There's a bit of a kerfuffle going on over at the Times. It seems that comments editor Daniel Finkelstein, being either highly astute or else just bored and with a craving for shit-stirring, is rather unimpressed by an observation by Richard Dawkins in a recent Guardian interview. To quote Britain's village atheist:
"When you think about how fantastically successful the Jewish lobby has been, though, in fact, they are less numerous I am told - religious Jews anyway - than atheists and [yet they] more or less monopolise American foreign policy as far as many people can see. So if atheists could achieve a small fraction of that influence, the world would be a better place"

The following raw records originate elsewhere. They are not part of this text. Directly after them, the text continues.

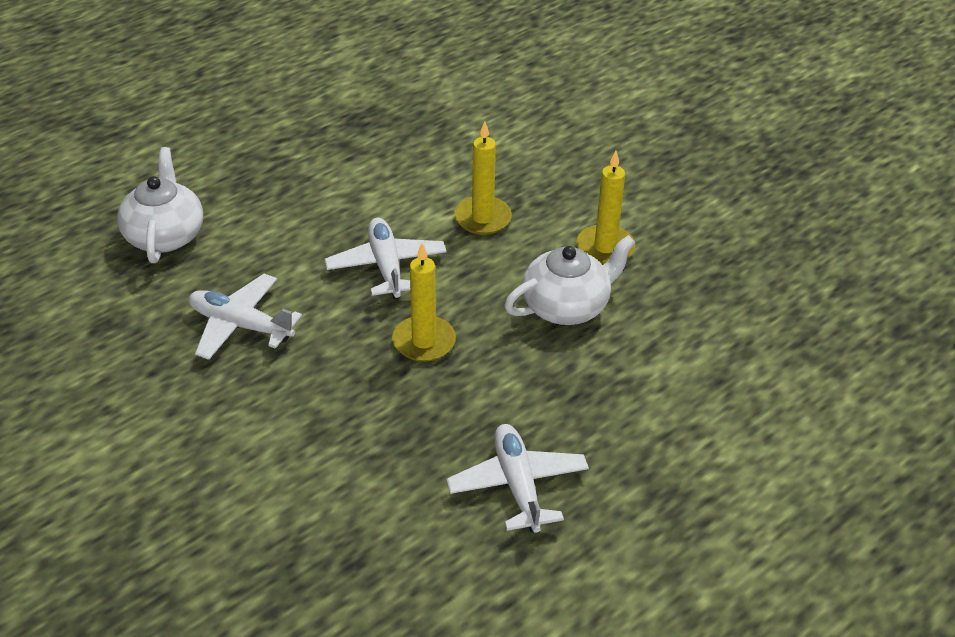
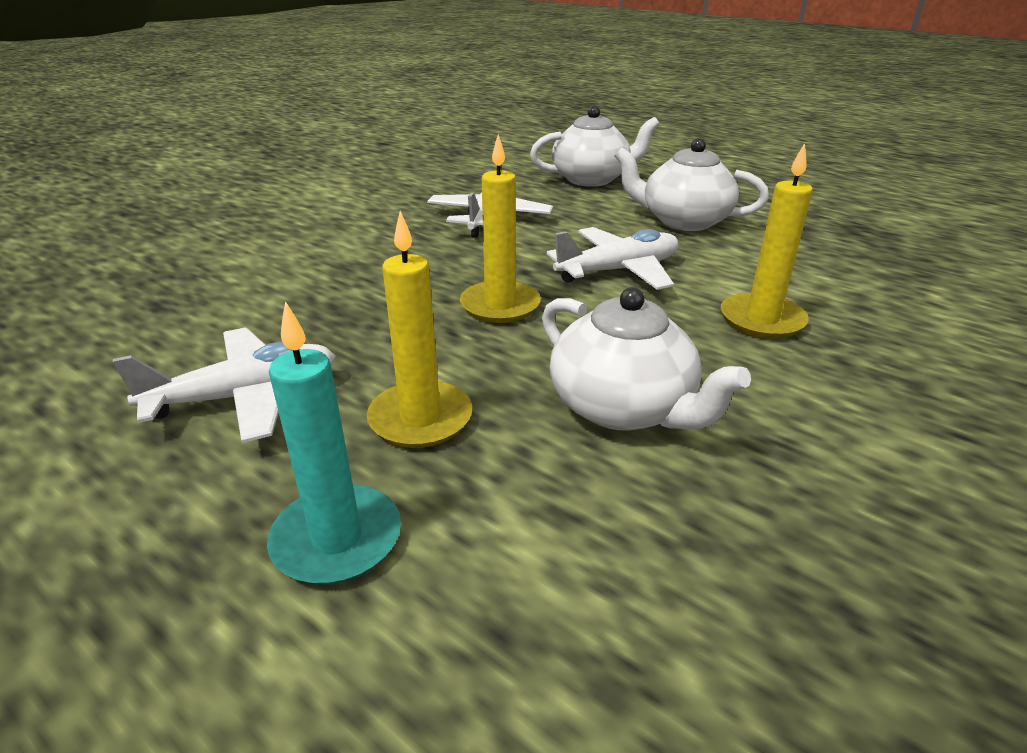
camera: 80 degrees right, 10 degrees down
yellow candle [576,151,636,264] -> yellow candle moved to [367,211,472,448]
none -> turquoise candle [267,301,401,584]
none -> white teapot [615,138,769,231]

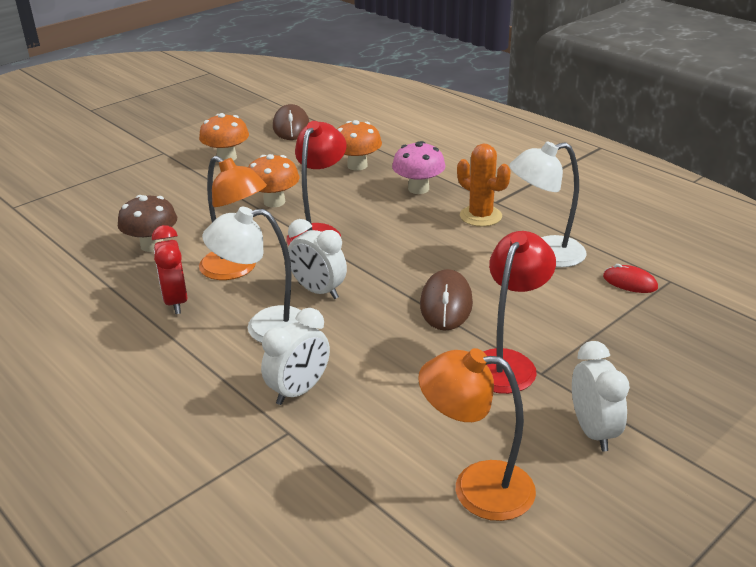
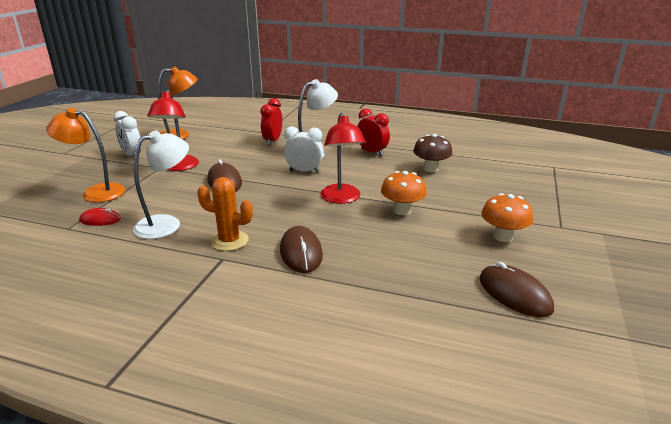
camera: 150 degrees right, 5 degrees down
orange lamp [199,156,267,280] -> orange lamp moved to [46,108,126,202]
white clock [261,308,330,405] -> red clock [260,98,282,145]
orange mushroom [337,120,382,171] -> none
pink mushroom [392,141,445,194] -> brown mouse [280,226,323,273]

Now, you mightn't be surprised that people would start squawking 'anti-semitism' after such an observation, but I'm more that surprised nobody's thrown that particular stone at Richard D before now. After all, take perhaps his most eloquently vitriolic comment from his recent hatchet job:
"The God of the Old Testament is arguably the most unpleasant character in all fiction: jealous and proud of it, a petty, unjust, unforgiving control-freak; a vindictive, bloodthirsty ethnic cleanser; a misogynistic, homophobic, racist, infanticidal, genocidal, filicidal, pestilential, megalomaniacal, sadomasochistic, capriciously malevolent bully."
Dawkins doesn't even need to cite examples to back himself up, being content to point in the general direction of Leviticus, Deuteronomy, Numbers, Judges, and Exodus. But note how careful he is to call this God 'The God of the Old Testament'. He knows well what the fallout would be if he were to start ranting about 'the God of the Jewish Bible'.
Although that's what he means.
For what it's worth, the early Christians recognised these problems as well, and indeed it was largely because of these problems that Marcion, the first Christian to propose a formal canon of scripture, wanted to exclude the entirety of Jewish scripture from the Bible!
It took a lot of work from Origen and Athanasius to explain why Our Lord and his first followers saw these writings as inspired, and indeed invaluable. Essentially, it's because of them that we have the Bible that we do. But that's a story for another day. In the meantime, I think Chesterton's Introduction to the Book of Job might help a bit, especially his observation that:
"All the patriarchs and prophets are merely His tools or weapons; for the Lord is a man of war. He uses Joshua like an axe or Moses like a measuring rod. For Him, Samson is only a sword and Isaiah a trumpet. The saints of Christianity are supposed to be like God, to be, as it were, little statuettes of Him. The Old Testament hero is no more supposed to be of the same nature as God than a saw or a hammer is supposed to be of the same shape as the carpenter. This is the main key and characteristic of Hebrew scriptures as a whole"
You should read it. It's really rather remarkable.